Eight teams in the NFL have now voted to decertify from the union with the news that the Jets unanimously agreed Thursday and according to a report, the Bears will be voting soon as well.

The Jets, according to Jane McManus of ESPN , joined the Bills, Saints, Cowboys, Colts, Eagles, Redskins, and Giants as the list of teams to  unanimously vote to decertify

And Brad Biggs of Chicago Breaking Sports reports that the Bears will vote soon as well, with a similar result likely to occur.

"It's necessary because the legal process of decertifying is not an overnight deal. We need to have the wheels in motion," said Hunter Hillenmeyer, the Bears' representative to the NFLPA.

Decertification, for those wondering, is a good thing. At least for fans anyway -- a union can't sue the NFL, but a huge group of wage-earning individual players can (this is the result of the American Needle case that the NFL lost at the Supreme Court level).
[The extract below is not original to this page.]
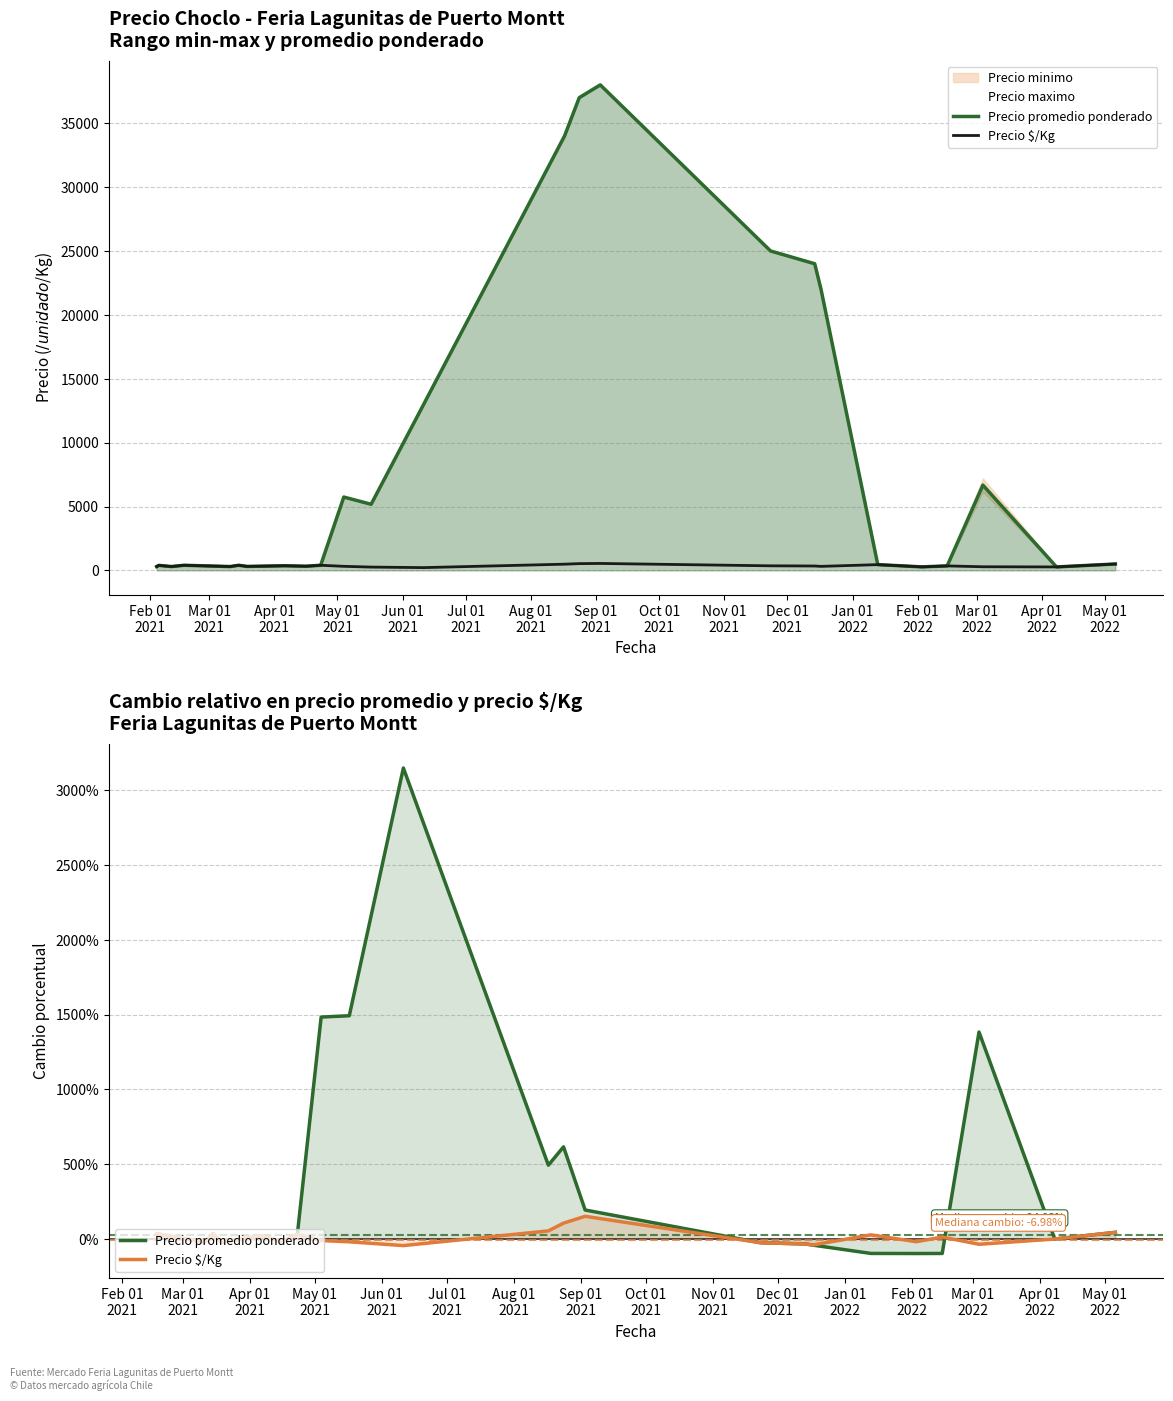

Reading right to left, list all the values displayed in this chart.

Precio promedio ponderado: 42.9	-1.8	1383.3	-98.4	-98.9	-98.2	-42.1	-35.1	-26.5	192.3	615.0	492.3	3150.0	1492.3	1483.4	29.0	-18.8	20.8	-22.5	33.3	-23.4	33.3
Precio $/Kg: 42.9	-1.8	-37.0	11.5	-19.8	26.1	-42.2	-35.2	-26.5	150.2	104.6	52.6	-45.8	-20.5	-12.1	29.0	-18.8	20.8	-22.5	33.3	-23.4	33.3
If every single team (as in, all of the individual players) votes to decertify, it means that if the NFL owners decide to lock out their employees, they can quickly strike to actually decertify and then sue the NFL for antitrust violations.

Theoretically, then, lining up all the teams now, in preparation for actually decertifying, gives the NFLPA greater leverage in working to negotiate a new labor agreement.